- _Exercise details_: Could you reproduce all the entries under this sentence exactly, leaving the images aside?

####################

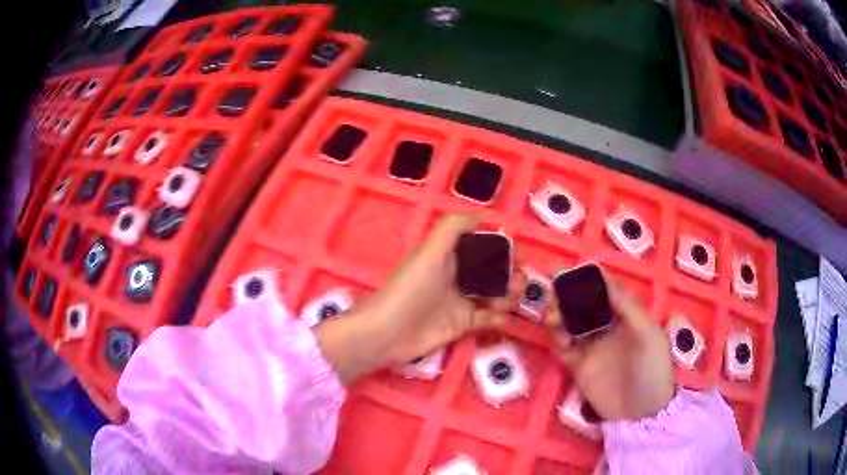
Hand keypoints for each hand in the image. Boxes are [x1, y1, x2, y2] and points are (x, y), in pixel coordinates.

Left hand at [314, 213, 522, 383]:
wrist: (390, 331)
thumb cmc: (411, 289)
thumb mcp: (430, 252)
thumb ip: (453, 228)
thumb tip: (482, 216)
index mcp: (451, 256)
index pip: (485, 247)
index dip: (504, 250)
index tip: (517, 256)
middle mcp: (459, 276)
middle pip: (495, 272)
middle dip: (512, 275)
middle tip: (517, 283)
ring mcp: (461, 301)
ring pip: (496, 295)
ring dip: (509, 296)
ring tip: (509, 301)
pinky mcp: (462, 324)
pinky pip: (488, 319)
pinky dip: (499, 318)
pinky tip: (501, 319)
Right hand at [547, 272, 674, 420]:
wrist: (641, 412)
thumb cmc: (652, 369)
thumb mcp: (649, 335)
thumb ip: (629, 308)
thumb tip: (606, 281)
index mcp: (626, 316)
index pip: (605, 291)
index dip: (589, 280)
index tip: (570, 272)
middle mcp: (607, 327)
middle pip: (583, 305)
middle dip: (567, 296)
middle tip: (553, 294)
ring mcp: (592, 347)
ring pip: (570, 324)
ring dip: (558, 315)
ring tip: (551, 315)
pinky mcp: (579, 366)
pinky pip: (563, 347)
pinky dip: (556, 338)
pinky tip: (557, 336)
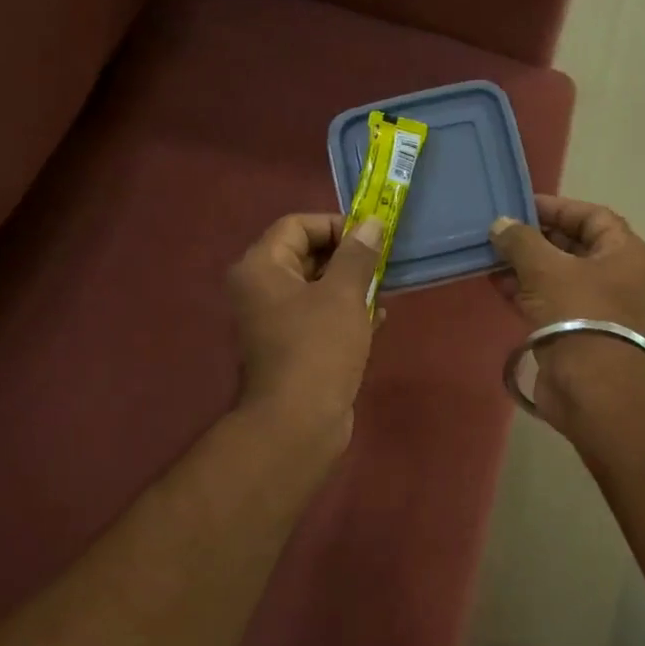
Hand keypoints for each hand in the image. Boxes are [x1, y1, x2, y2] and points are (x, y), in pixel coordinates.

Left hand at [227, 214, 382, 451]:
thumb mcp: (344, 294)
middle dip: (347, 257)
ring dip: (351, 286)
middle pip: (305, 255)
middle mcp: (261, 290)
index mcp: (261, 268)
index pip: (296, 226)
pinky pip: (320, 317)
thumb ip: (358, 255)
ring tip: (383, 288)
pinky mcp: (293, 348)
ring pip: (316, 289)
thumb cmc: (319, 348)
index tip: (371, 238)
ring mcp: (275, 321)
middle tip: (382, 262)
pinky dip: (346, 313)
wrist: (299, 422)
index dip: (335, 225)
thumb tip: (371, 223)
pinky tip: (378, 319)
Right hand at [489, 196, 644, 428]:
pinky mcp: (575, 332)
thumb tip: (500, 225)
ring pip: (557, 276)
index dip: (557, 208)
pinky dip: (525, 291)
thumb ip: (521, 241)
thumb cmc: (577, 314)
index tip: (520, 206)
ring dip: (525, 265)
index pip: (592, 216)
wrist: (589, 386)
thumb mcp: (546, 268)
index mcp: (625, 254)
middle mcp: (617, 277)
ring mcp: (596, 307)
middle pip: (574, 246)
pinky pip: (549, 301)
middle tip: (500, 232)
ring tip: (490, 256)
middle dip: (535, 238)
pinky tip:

####################

- _Answer section_:
Hand keypoints for each hand in the image. Boxes are [x1, y1, x2, y2] and points are (x, y), in pixel coordinates.

Left hand at [314, 213, 522, 383]:
wrist: (390, 331)
thumb cmc: (411, 289)
thumb mcp: (430, 252)
thumb ip: (453, 228)
thumb tip: (482, 216)
index mcp: (451, 256)
index pip: (485, 247)
index dip: (504, 250)
index tip: (517, 256)
middle mcp: (459, 276)
middle pip: (495, 272)
middle dip: (512, 275)
middle tip: (517, 283)
ring mcp: (461, 301)
ring pip: (496, 295)
ring dip: (509, 296)
ring tip: (509, 301)
pinky mcp: (462, 324)
pinky pip: (488, 319)
pinky dip: (499, 318)
pinky tip: (501, 319)
Right hand at [547, 272, 674, 420]:
wrist: (641, 412)
thumb cmc: (652, 369)
thumb mcp: (649, 335)
thumb ip: (629, 308)
thumb tip: (606, 281)
index mcp: (626, 316)
index pip: (605, 291)
index dip: (589, 280)
index tip: (570, 272)
middle mcp: (607, 327)
middle pip: (583, 305)
middle dip: (567, 296)
middle tip: (553, 294)
ring mcp: (592, 347)
ring pip: (570, 324)
ring dip: (558, 315)
ring tip: (551, 315)
pinky mcp: (579, 366)
pinky pip: (563, 347)
pinky dip: (556, 338)
pinky tip: (557, 336)
Hand keypoints for each hand in the image. Boxes are [x1, y1, x2, y2] and points are (x, y), in pixel coordinates.

Left hand at [227, 214, 382, 451]:
thumb mcp: (344, 294)
middle dip: (347, 257)
ring dip: (351, 286)
middle pip: (305, 255)
middle mcp: (261, 290)
index mcp: (261, 268)
index pip: (296, 226)
pinky pip: (320, 317)
thumb ip: (358, 255)
ring tip: (383, 288)
pinky mcp: (293, 348)
ring pip: (316, 289)
thumb cmc: (319, 348)
index tip: (371, 238)
ring mcp: (275, 321)
middle tip: (382, 262)
pinky dip: (346, 313)
wrist: (299, 422)
index dip: (335, 225)
thumb tip: (371, 223)
pinky tip: (378, 319)
Right hand at [489, 196, 644, 428]:
pinky mcp: (575, 332)
thumb tip: (500, 225)
ring pip: (557, 276)
index dip: (557, 208)
pinky dip: (525, 291)
thumb ip: (521, 241)
thumb cmc: (577, 314)
index tip: (520, 206)
ring dip: (525, 265)
index pip: (592, 216)
wrist: (589, 386)
thumb mcp: (546, 268)
index mcp: (625, 254)
middle mcp: (617, 277)
ring mcp: (596, 307)
middle pip: (574, 246)
pinky pip: (549, 301)
middle tip: (500, 232)
ring tip: (490, 256)
middle dip: (535, 238)
pinky tip:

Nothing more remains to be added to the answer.